Returns a map with keys:

  • :iters - speculative loop iterations completed
  • :drafts_generated - draft tokens proposed by the MTP head
  • :drafts_accepted - draft tokens accepted by the target model
  • :acceptance_rate - drafts_accepted / drafts_generated (0.0–1.0)
  • :tokens_emitted - tokens streamed back to the caller
  • :tokens_per_sec - throughput over the active generation window
  • :timing_us - %{draft: μs, verify: μs, sample: μs, total: μs}
  • :n_draft - max draft length configured at init

Counters are cumulative across all stream/3 / generate/3 calls on this MTP value.

stream(mtp, prompt, opts \\ [])

@spec stream(t(), String.t(), keyword()) :: Enumerable.t()

Returns a lazy stream of generated text pieces.

Options

  • :max_tokens - Maximum tokens to generate (default 256).
  • :emit_stats_every - When > 0, also emits {:stats, snapshot_map} events every Nth token via the underlying message stream.

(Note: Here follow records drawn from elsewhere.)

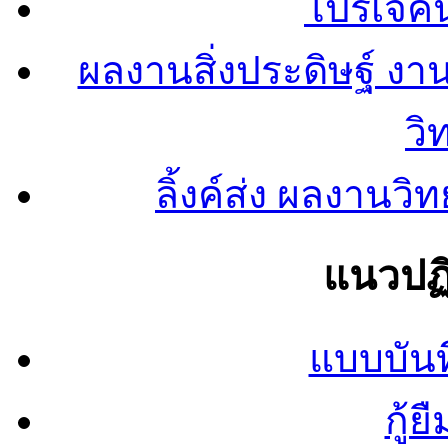
โปรเจคน
ผลงานสิ่งประดิษฐ์ งา
วิ
ลิ้งค์ส่ง ผลงาน
แนวปฏิ
แบบบันท
กู้ย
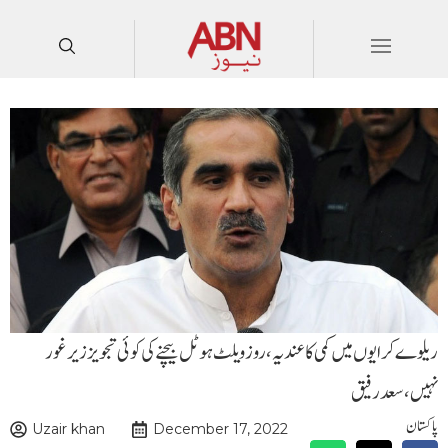
ریلوے کرایوں میں کمی کا عندیہ، روز ویلٹ ہو ٹل بیچنے کی کوئی تجویز زیر غور
نہیں،سعد رفیق
پاکستان
Uzair khan
December 17, 2022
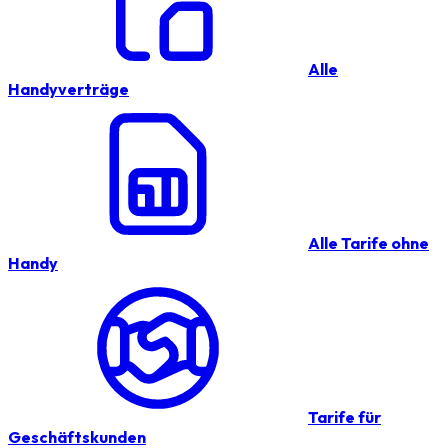
Alle
Handyverträge
Alle Tarife ohne
Handy
Tarife für
Geschäftskunden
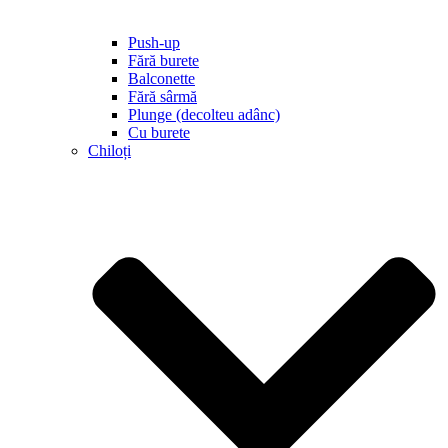
Push-up
Fără burete
Balconette
Fără sârmă
Plunge (decolteu adânc)
Cu burete
Chiloți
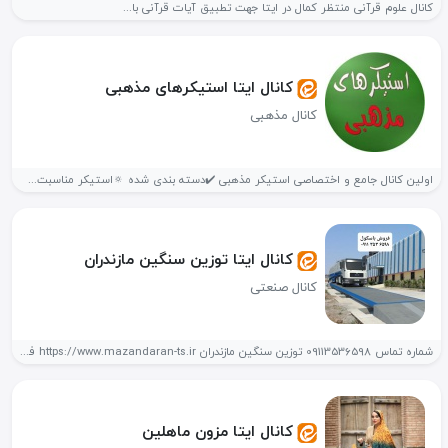
کانال علوم قرآنی منتظر کمال در ایتا جهت تطبیق آیات قرآنی با...
کانال ایتا استیکرهای مذهبی
کانال مذهبی
اولین کانال جامع و اختصاصی استیکر مذهبی ✔️دسته بندی شده 🔅استیکر مناسبت...
کانال ایتا توزین سنگین مازندران
کانال صنعتی
شماره تماس 09113536598 توزین سنگین مازندران https://www.mazandaran-ts.ir فروش و خدمات پس از...
کانال ایتا مزون ماهلین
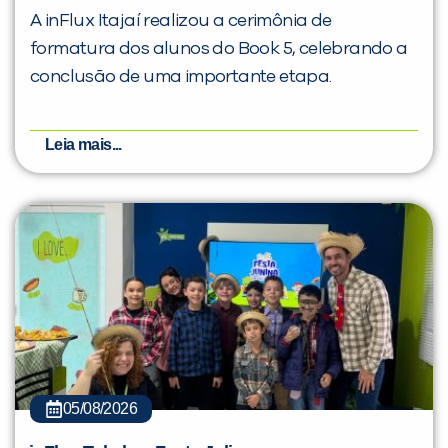
A inFlux Itajaí realizou a cerimônia de
formatura dos alunos do Book 5, celebrando a
conclusão de uma importante etapa.
Leia mais...
05/08/2026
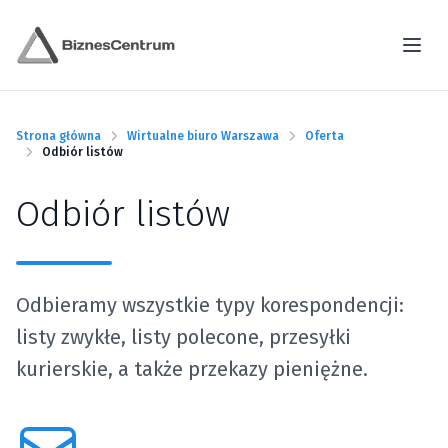
Strona główna
Wirtualne biuro Warszawa
Oferta
Odbiór listów
Odbiór listów
Odbieramy wszystkie typy korespondencji:
listy zwykłe, listy polecone, przesyłki
kurierskie, a także przekazy pieniężne.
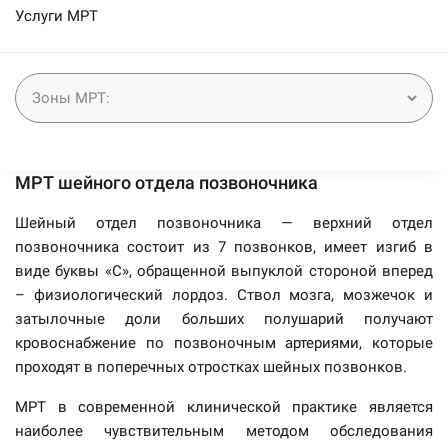
Услуги МРТ
МРТ шейного отдела позвоночника
Шейный отдел позвоночника — верхний отдел
позвоночника состоит из 7 позвонков, имеет изгиб в
виде буквы «С», обращенной выпуклой стороной вперед
– физиологический лордоз. Ствол мозга, мозжечок и
затылочные доли больших полушарий получают
кровоснабжение по позвоночным артериями, которые
проходят в поперечных отростках шейных позвонков.
МРТ в современной клинической практике является
наиболее чувствительным методом обследования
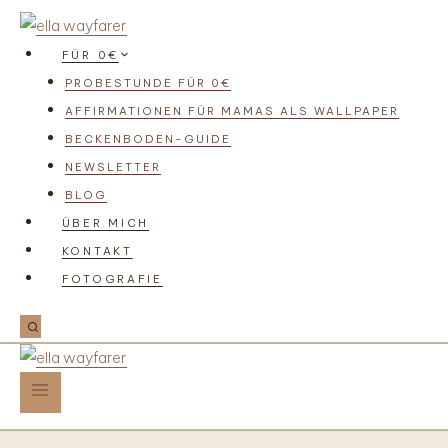
FÜR 0€
PROBESTUNDE FÜR 0€
AFFIRMATIONEN FÜR MAMAS ALS WALLPAPER
BECKENBODEN-GUIDE
NEWSLETTER
BLOG
ÜBER MICH
KONTAKT
FOTOGRAFIE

Note: these events are filtered out of this String.t() stream — to consume them use stream_events/3 instead. Default 0 (off).
  • :timeout - Receive timeout in milliseconds (default 60_000).
  • Any sampler option from LlamaCppEx.Sampler.create/2 (:temp, :top_k, :top_p, :min_p, :seed, :penalty_*, :grammar, etc.).

Each emitted element is the text piece for one accepted token. The stream ends on end-of-generation, max-tokens, or error.

stream_events(mtp, prompt, opts \\ [])

@spec stream_events(t(), String.t(), keyword()) :: Enumerable.t()

Like stream/3, but yields the raw event tuples emitted by the NIF:

  • {:token, token_id, text_piece} - one accepted token
  • {:stats, snapshot_map} - periodic stats (only when :emit_stats_every > 0)
  • {:done, final_stats_map} - generation completed normally
  • {:eog, nil} - model emitted an end-of-generation token

The stream halts after :done / :eog / :error. The final stats map is available via stats/1 on the MTP struct even after the stream ends.